The patch is simple, and this usage can be well-documented. In
userspace, just one special helper is needed for setting uring_cmd
ext_flags only.

Except for this simple way, I don't see other approaches to extend sqe flags.

> 
> 
> > > > > > That is the only way I thought of, or any other suggestion for extending sqe
> > > > > > flags generically?
> > > > > 
> > > > > idea 1: just use the last bit. When we need another one it'd be time
> > > > > to think about a long overdue SQE layout v2, this way we can try
> > > > > to make flags u32 and clean up other problems.
> > > > 
> > > > It looks over-kill to invent SQE v2 just for solving the trouble in
> > > > uring_cmd, and supporting two layouts can be new trouble for io_uring.
> > > 
> > > Sounds too uring_cmd centric, it's not specifically for uring_cmd, it's
> > > just one of reasons. As for overkill, that's why I'm not telling you
> > > to change the layour, but suggesting to take the last bit for the
> > > group flag and leave future problems for the future.
> > 
> > You mentioned 8bit flag is designed from beginning just for saving
> > space, so SQE V2 may not help us at all.
> 
> Not sure what you mean. Retrospectively speaking, u8 for flags was
> an oversight

You mentioned that:

	You're mistaken, only 7 bits are taken not because there haven't been
	ideas and need to use them, but because we're out of space and we've
	been saving it for something that might be absolutely necessary.

Nothing is changed since then, so where to find more free space from
64 bytes for sqe flags now?

> 
> 
> > If the last bit can be reserved for extend flag, it is still possible
> > to extend sqe flags a bit, such as this patch. Otherwise, we just lose
> > chance to extend sqe flags in future.
> 
> That's why I mentioned SQE layout v2, i.e. a ctx flag which reshuffles
> sqe fields in a better way. Surely there will be a lot of headache with
> such a migration, but you can make flags a u32 then if you find space
> and wouldn't even need and extending flag.

It is one hard problem, and it may not be answered in short time, cause all
use cases need to be covered, meantime 3 extra bytes are saved from the
reshuffling, with alignment respected meantime.

Also it isn't worth of layout v2 just for extending sqe flags.

> 
> 
> > Jens, can you share your idea/option wrt. extending sqe flags?
> > 
> > > 
> > > 
> > > > Also I doubt the problem can be solved in layout v2:
> > > > 
> > > > - 64 byte is small enough to support everything, same for v2
> > > > 
> > > > - uring_cmd has only 16 bytes payload, taking any byte from
> > > > the payload may cause trouble for drivers
> > > > 
> > > > - the only possible change could still be to suppress bytes for OP
> > > > specific flags, but it might cause trouble for some OPs, such as
> > > > network.

### Directive a
Rewrite the rows below as a JSON list of strings with one string per line. Skip blank lines and leave the pictures out of the answer.

### Provided information

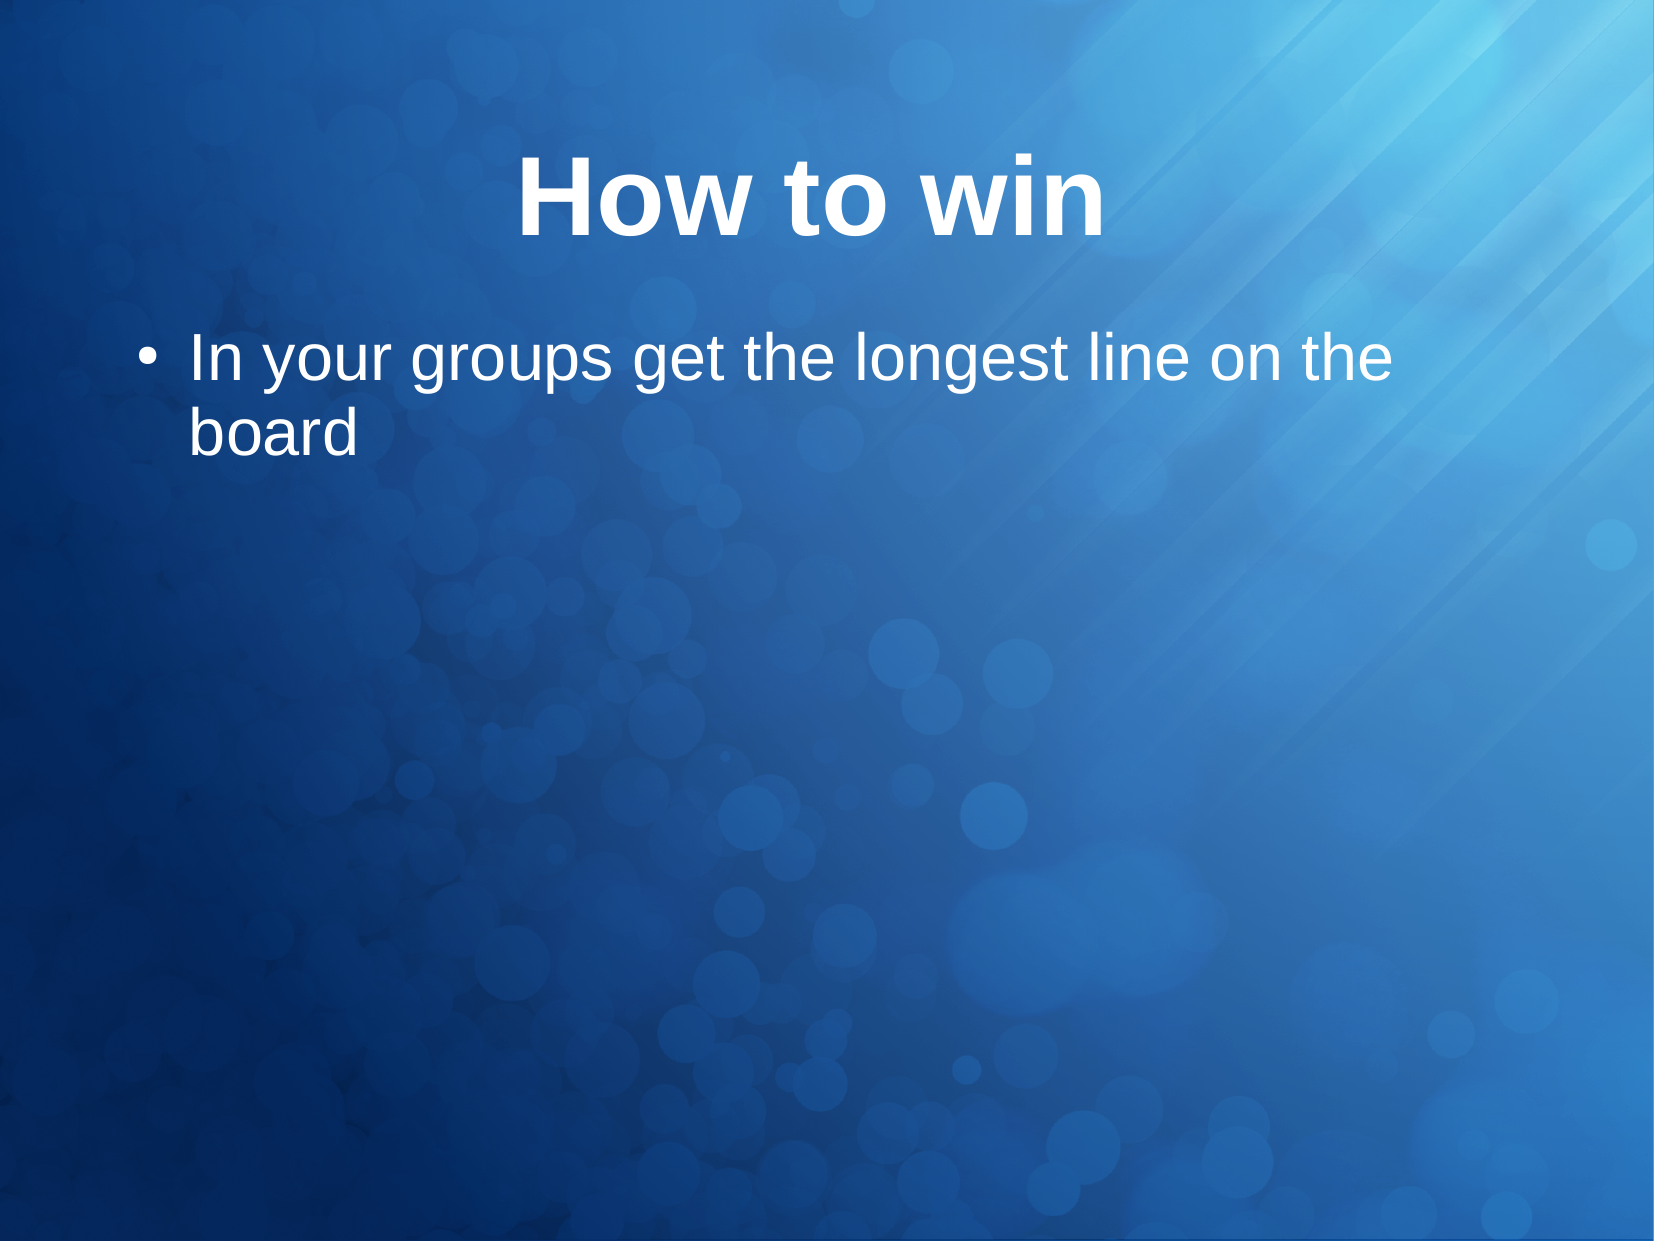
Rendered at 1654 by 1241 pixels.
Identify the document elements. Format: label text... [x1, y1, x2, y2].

list In your groups get the longest line on the board [118, 319, 1571, 1040]
title How to win [118, 112, 1506, 281]
picture [0, 0, 1654, 1241]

### Directive b
From the thread on extending SQE flags, copy the passage that begins at the words "You're mistaken, only" and ends after "flags in future.".

### Correct response a
[
  "Rendered at 1654 by 1241 pixels.",
  "Identify the document elements. Format: label text... [x1, y1, x2, y2].",
  "list In your groups get the longest line on the board [118, 319, 1571, 1040]",
  "title How to win [118, 112, 1506, 281]",
  "picture [0, 0, 1654, 1241]"
]

### Correct response b
You're mistaken, only 7 bits are taken not because there haven't been
	ideas and need to use them, but because we're out of space and we've
	been saving it for something that might be absolutely necessary.

Nothing is changed since then, so where to find more free space from
64 bytes for sqe flags now?

> 
> 
> > If the last bit can be reserved for extend flag, it is still possible
> > to extend sqe flags a bit, such as this patch. Otherwise, we just lose
> > chance to extend sqe flags in future.